The only way, something may get done, is if the Liberal Democrats, the most pro-EU party in the United Kingdom, win the elections. They would likely call a second referendum and, based on the fact that most UK voters currently prefer to stay in the EU, the UK would remain. Of course the polls were wrong the first time, but overall the polls were closer than they are now. However, the problem for the Liberal Democrats is that they are currently polling in a relatively close third. Overall, Labour, the party currently polling second, is slightly more pro-EU than the Conservatives, but many working class Labour voters (especially in the northern part of England) backed Leave in the Brexit referendum. This uncertainty brings many uncertainties regarding the upcoming election. Is it possible that more educated Labour votes in and around London that backed Remain will ditch Labour and vote Liberal Democrat? Is it possible that the 29% of Conservatives that voted Remain will ditch Johnson and vote Liberal Democrat? Or will Labour and the Liberal Democrats continue to poll close enough to each other so that the anti-Johnson vote is split and the Conservatives secure a plurality, maybe even a majority of seats? Now that the Brexit Party is withdrawing its candidates in constituencies held by the Conservatives, the pro-Brexit votes will no longer be split, thus making it even easier for Johnson to win.

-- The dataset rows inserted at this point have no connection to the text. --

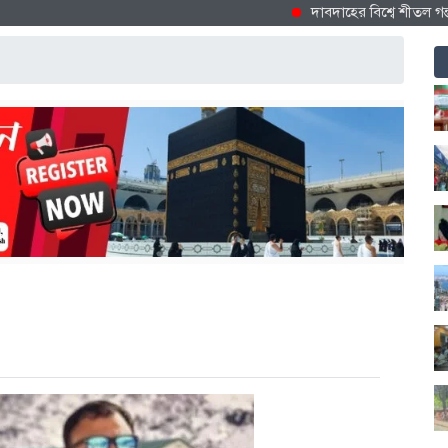
দাবদাহের বিশ্বে শীতল গন্তব্য হিস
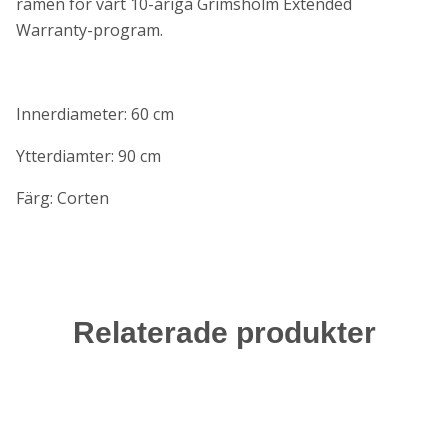
ramen för vårt 10-åriga Grimsholm Extended
Warranty-program.
Innerdiameter: 60 cm
Ytterdiamter: 90 cm
Färg: Corten
Relaterade produkter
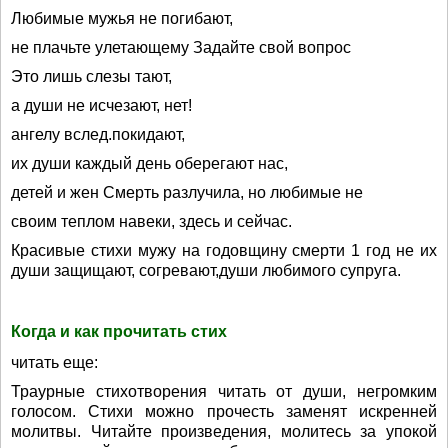
Любимые мужья не погибают,
не плачьте улетающему Задайте свой вопрос
Это лишь слезы тают,
а души не исчезают, нет!
ангелу вслед.покидают,
их души каждый день оберегают нас,
детей и жен Смерть разлучила, но любимые не
своим теплом навеки, здесь и сейчас.
Красивые стихи мужу на годовщину смерти 1 год не их
души защищают, согревают,души любимого супруга.
Когда и как прочитать стих
читать еще:
Траурные стихотворения читать от души, негромким
голосом. Стихи можно прочесть заменят искренней
молитвы. Читайте произведения, молитесь за упокой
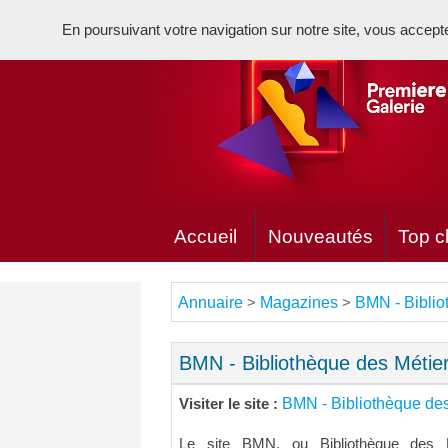
En poursuivant votre navigation sur notre site, vous acceptez 
Accueil
Nouveautés
Top cl
Annuaire
Magazines
BMN - Biblio
>
>
BMN - Bibliothèque des Méti
BMN - Bibliothèque de
Visiter le site :
Le site BMN, ou Bibliothèque des 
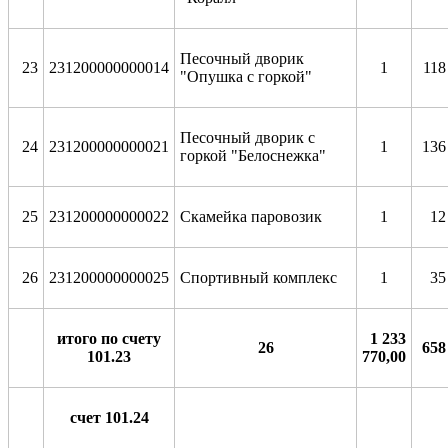
Песочный дворик
23
231200000000014
1
118
"Опушка с горкой"
Песочный дворик с
24
231200000000021
1
136
горкой "Белоснежка"
25
231200000000022
Скамейка паровозик
1
12
26
231200000000025
Спортивный комплекс
1
35
итого по счету
1 233
26
658
101.23
770,00
счет 101.24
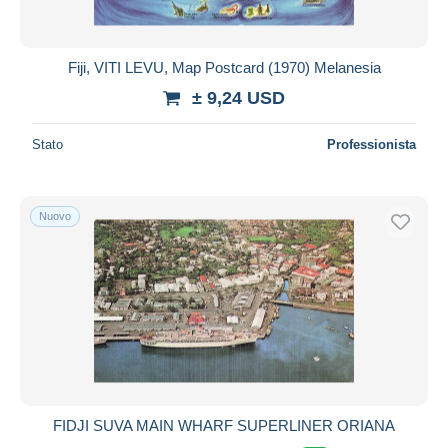
Fiji, VITI LEVU, Map Postcard (1970) Melanesia
± 9,24 USD
Stato
Professionista
Nuovo
FIDJI SUVA MAIN WHARF SUPERLINER ORIANA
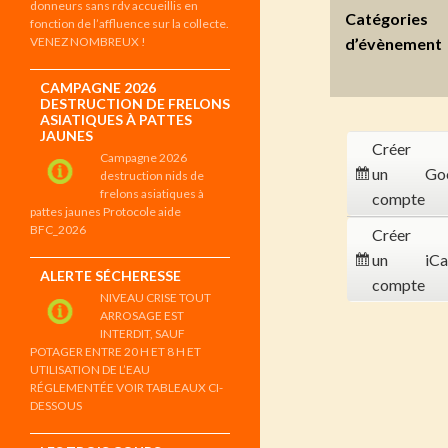
donneurs sans rdv accueillis en
Catégories
fonction de l’affluence sur la collecte.
VENEZ NOMBREUX !
d’évènement
CAMPAGNE 2026
DESTRUCTION DE FRELONS
ASIATIQUES À PATTES
JAUNES
Créer
Campagne 2026
un
Go
destruction nids de
frelons asiatiques à
compte
pattes jaunes Protocole aide
BFC_2026
Créer
un
iCa
ALERTE SÉCHERESSE
compte
NIVEAU CRISE TOUT
ARROSAGE EST
INTERDIT, SAUF
POTAGER ENTRE 20 H ET 8 H ET
UTILISATION DE L’EAU
RÉGLEMENTÉE VOIR TABLEAUX CI-
DESSOUS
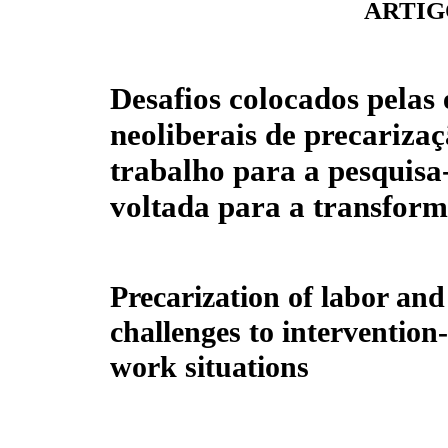
ARTIG
Desafios colocados pelas 
neoliberais de precariza
trabalho para a pesquisa
voltada para a transform
Precarization of labor and
challenges to intervention
work situations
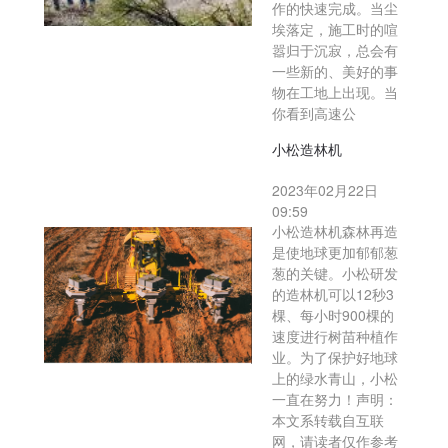
作的快速完成。当尘
埃落定，施工时的喧
嚣归于沉寂，总会有
一些新的、美好的事
物在工地上出现。当
你看到高速公
小松造林机
2023年02月22日
09:59
小松造林机森林再造
是使地球更加郁郁葱
葱的关键。小松研发
的造林机可以12秒3
棵、每小时900棵的
速度进行树苗种植作
业。为了保护好地球
上的绿水青山，小松
一直在努力！声明：
本文系转载自互联
网，请读者仅作参考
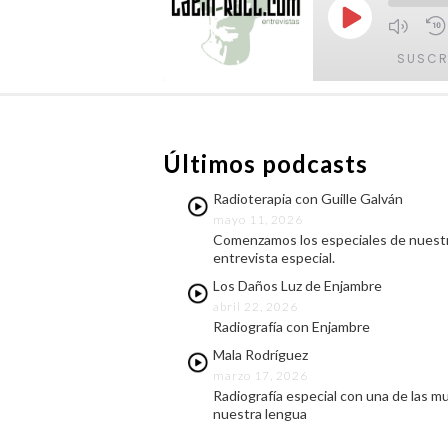
Reproducir
episodio
SUSCR
COMPARTIR
FEED RSS
Últimos podcasts
ENLACE
Radioterapia con Guille Galván
INCRUSTAR
mayo 11, 2026
Comenzamos los especiales de nuestr
entrevista especial.
Los Daños Luz de Enjambre
abril 22, 2026
Radiografía con Enjambre
Mala Rodríguez
marzo 17, 2026
Radiografía especial con una de las m
nuestra lengua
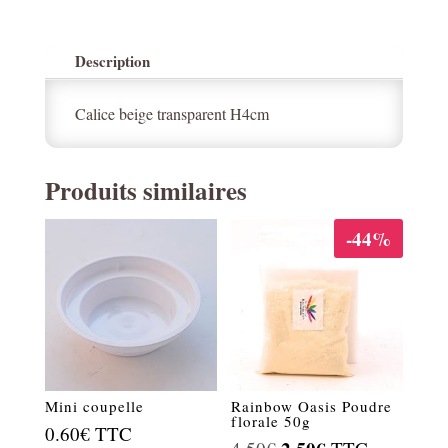
Description
Calice beige transparent H4cm
Produits similaires
-44%
Mini coupelle
Rainbow Oasis Poudre
florale 50g
0.60
€
TTC
Le
Le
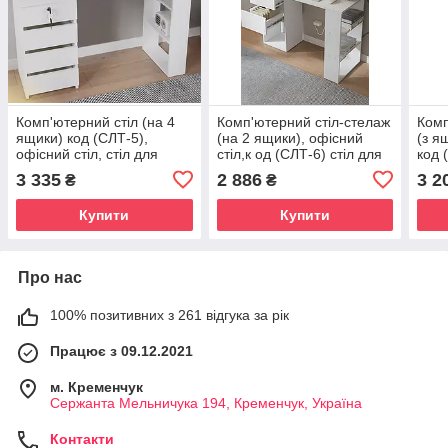
Комп'ютерний стіл (на 4
Комп'ютерний стіл-стелаж
Комп
ящики) код (СЛТ-5),
(на 2 ящики), офісний
(з я
офісний стіл, стіл для
стіл,к од (СЛТ-6) стіл для
код 
школяра колір Білий
школяра колір Білий
школ
3 335
2 886
3 2
₴
₴
Купити
Купити
Про нас
100% позитивних з 261 відгука за рік
Працює з 09.12.2021
м. Кременчук
Сержанта Мельничука 194, Кременчук, Україна
Контакти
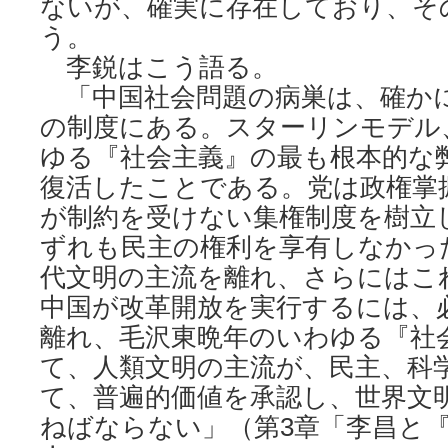
ないが、確実に存在しており、そ
う。
李鋭はこう語る。
「中国社会問題の病巣は、確か
の制度にある。スターリンモデル
ゆる『社会主義』の最も根本的な
復活したことである。党は政権掌
が制約を受けない集権制度を樹立
ずれも民主の権利を享有しなかっ
代文明の主流を離れ、さらにはこ
中国が改革開放を実行するには、
離れ、毛沢東晩年のいわゆる『社
て、人類文明の主流が、民主、科
て、普遍的価値を承認し、世界文
ねばならない」（第3章「李昌と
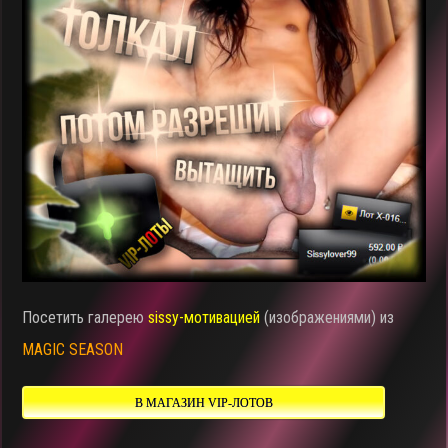
Посетить галерею
sissy-мотивацией
(изображениями) из
MAGIC SEASON
В МАГАЗИН VIP-ЛОТОВ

Whatever happens, it is clear that the UK political system will never be the same. Even if the UK decides that it wants back in on the EU, the relationship between the two entities is likely to be damaged for decades to come. The relationship has never been easy, and this recent upheaval will complicate it, as well as the entire European scene even more. Due to the rise of populist Eurosceptic parties throughout Europe, many are doubting whether the EU would even survive a successful Brexit. Opposing this trend, however, are the election results across Europe in recent months which suggest that this tide may be slowing. In Austria, the populist Freedom Party suffered their worst defeat in over a decade. In Finland, the populist Finns failed to win the elections there. And last Sunday, the liberal pro-EU Romanian President won a 30-point landslide reelection victory. Anti-EU populist parties have also taken hits in polls recently. For example, the far-right AFD in Germany has dropped to fourth place as opposed to about 15 months ago when it was polling in second. Perhaps the people of Europe are seeing what it is like to travel down a road of uncertainty and thinking about choosing a different path.
There really is no way to predict the outcome of Brexit. In fact, we cannot even begin to predict the outcome until after the elections on December 12. No matter where the polls stand now, they could be radically different as the election date approaches. And so could the future of Brexit.